The American Christmas is one of our main cultural products. I think the touch of melancholy is inherent in it. Not just because of the outsized merriment and build-up, and the quick end. I think it comes from the beginning. The American Christmas is mostly a product of the 20s-40s era (and probably even a little earlier). Not coincidentally, this was also the era of Catholic-Protestant-Jew, so the American Christmas highlighted a non-religious basis to the holiday. Not coincidentally, through all the other trappings, that basis was getting together as a family. Kids opening presents under the tree. Not coincidentally, because that era was also the era of major urbanization in American life and the move away from the farms. Americans had always been mobile, but for the first time they were looking at a way of life they’d left behind, so there was the potential for nostalgia. And for the first time, they were well off enough and transportation was good enough that they could go back home to the old folks for the holidays. Specifically, Thanksgiving and Christmas. So the American Christmas has this element of seeing your family again for a brief, merry time, before you part to go back to your workaday lives. “I’ll be home for Christmas, if only in my dreams.”
But Christmas melancholy is not solely American and solely secular. There has always been a feeling about Christmas that it takes us out of the ordinary and into brief contact with the numinous. Hence the legends of animals briefly talking on Christmas Eve, and religious services right at midnight, trying to capture that miraculous moment of transition, when Christ came into the world. That is why, to me, Jimmy Stewart briefly coming before the manger on Christmas Eve in Mr. Kreuger’s Christmas is the iconic Christmas scene. And then the moment is over, the revelation of the Christchild is done, and we resume our daily lives. Hopefully bettered by seeing him, but what for a small moment is real is now like the memory of a daydream.
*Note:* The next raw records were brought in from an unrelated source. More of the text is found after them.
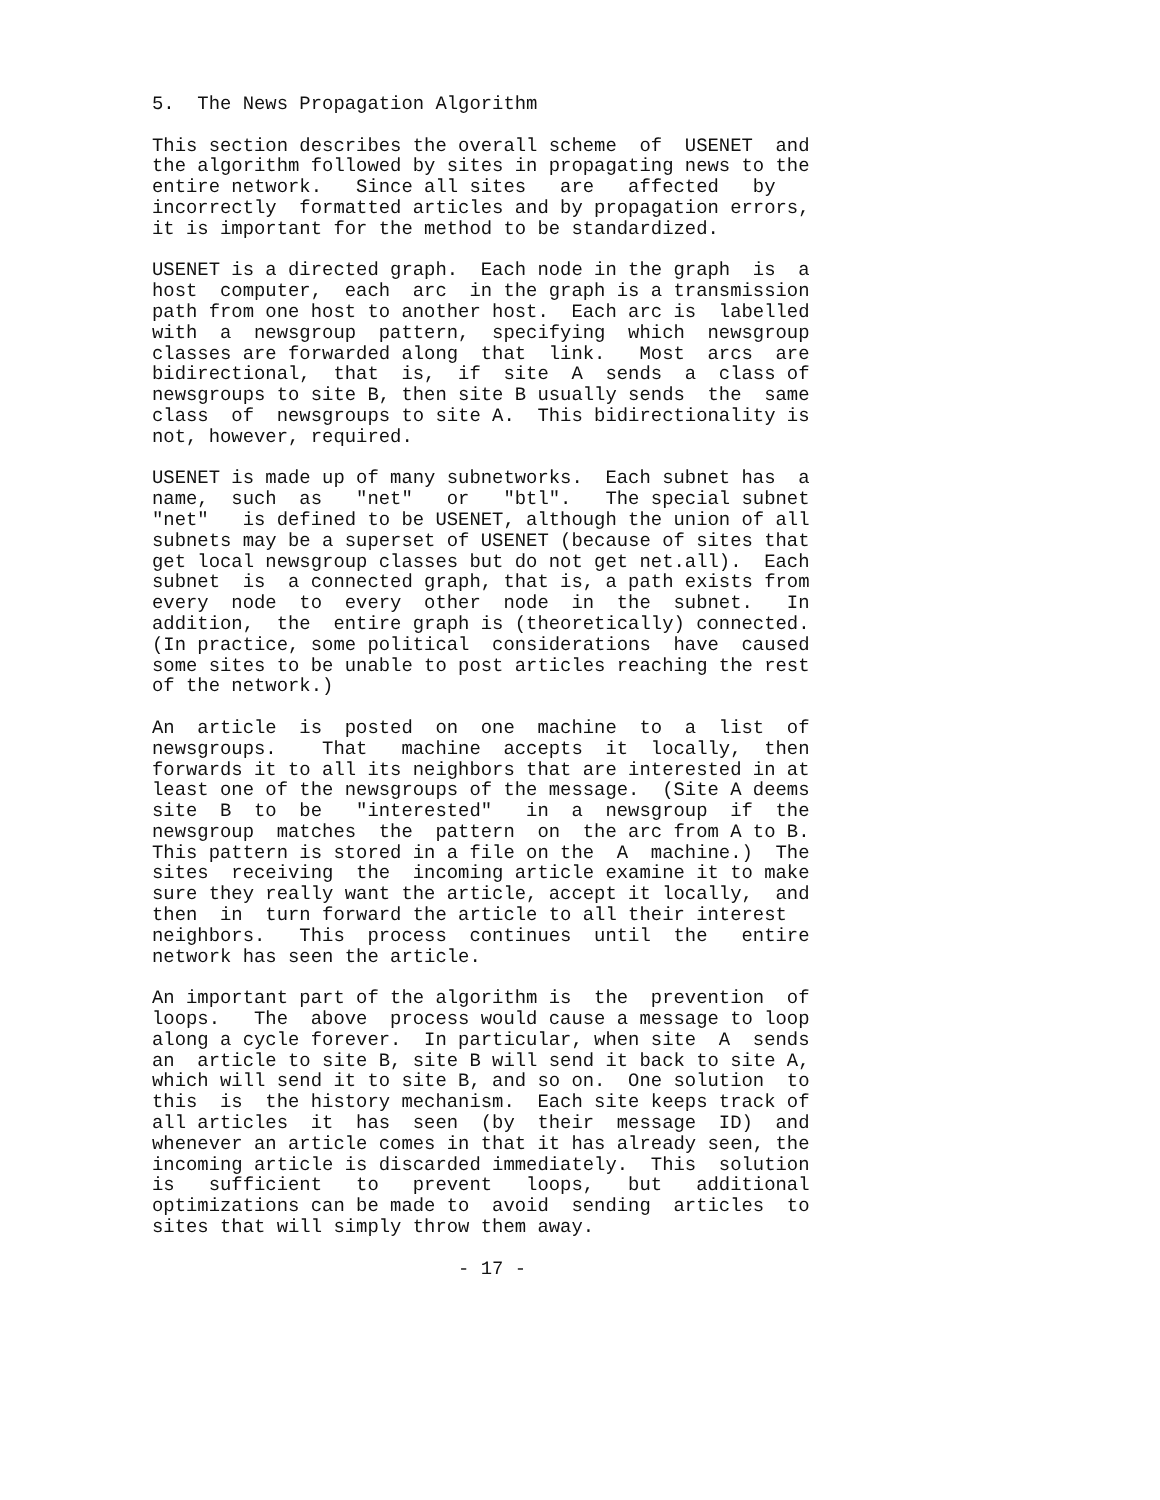5.  The News Propagation Algorithm

This section describes the overall scheme  of  USENET  and
the algorithm followed by sites in propagating news to the
entire network.   Since all sites   are   affected   by
incorrectly  formatted articles and by propagation errors,
it is important for the method to be standardized.

USENET is a directed graph.  Each node in the graph  is  a
host  computer,  each  arc  in the graph is a transmission
path from one host to another host.  Each arc is  labelled
with  a  newsgroup  pattern,  specifying  which  newsgroup
classes are forwarded along  that  link.   Most  arcs  are
bidirectional,  that  is,  if  site  A  sends  a  class of
newsgroups to site B, then site B usually sends  the  same
class  of  newsgroups to site A.  This bidirectionality is
not, however, required.

USENET is made up of many subnetworks.  Each subnet has  a
name,  such  as   "net"   or   "btl".   The special subnet
"net"   is defined to be USENET, although the union of all
subnets may be a superset of USENET (because of sites that
get local newsgroup classes but do not get net.all).  Each
subnet  is  a connected graph, that is, a path exists from
every  node  to  every  other  node  in  the  subnet.   In
addition,  the  entire graph is (theoretically) connected.
(In practice, some political  considerations  have  caused
some sites to be unable to post articles reaching the rest
of the network.)

An  article  is  posted  on  one  machine  to  a  list  of
newsgroups.    That   machine  accepts  it  locally,  then
forwards it to all its neighbors that are interested in at
least one of the newsgroups of the message.  (Site A deems
site  B  to  be   "interested"   in  a  newsgroup  if  the
newsgroup  matches  the  pattern  on  the arc from A to B.
This pattern is stored in a file on the  A  machine.)  The
sites  receiving  the  incoming article examine it to make
sure they really want the article, accept it locally,  and
then  in  turn forward the article to all their interest
neighbors.   This  process  continues  until  the   entire
network has seen the article.

An important part of the algorithm is  the  prevention  of
loops.   The  above  process would cause a message to loop
along a cycle forever.  In particular, when site  A  sends
an  article to site B, site B will send it back to site A,
which will send it to site B, and so on.  One solution  to
this  is  the history mechanism.  Each site keeps track of
all articles  it  has  seen  (by  their  message  ID)  and
whenever an article comes in that it has already seen, the
incoming article is discarded immediately.  This  solution
is   sufficient   to   prevent   loops,   but   additional
optimizations can be made to  avoid  sending  articles  to
sites that will simply throw them away.

                           - 17 -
This Christmas, though, I have had an inkling that someday we will find we had it all backwards. This life is the daydream. We will come to ourselves to find that the manger is real and always real and that we have been kneeling before it all along.
Vader
January 8, 2018
Love that picture.
JRL in AZ
January 9, 2018
I’ve often wondered at the melancholy of Christmas. Why the feeling of impending loss in the midst of the joy? Especially when people give their “every day can be Christmas” spiel. No, it can’t. First, that would be impossible to sustain. And second, it would destroy the set-apart nature of the time. It reminds me of the play Shadowlands, when Jack and Joy explain, at different times, that the pain now (after losing a loved one) is part of the happiness then (before the loss). “We can’t have the happiness of yesterday without the pain of today.” And we can’t have the happiness of Christmas without feeling the loss of it later.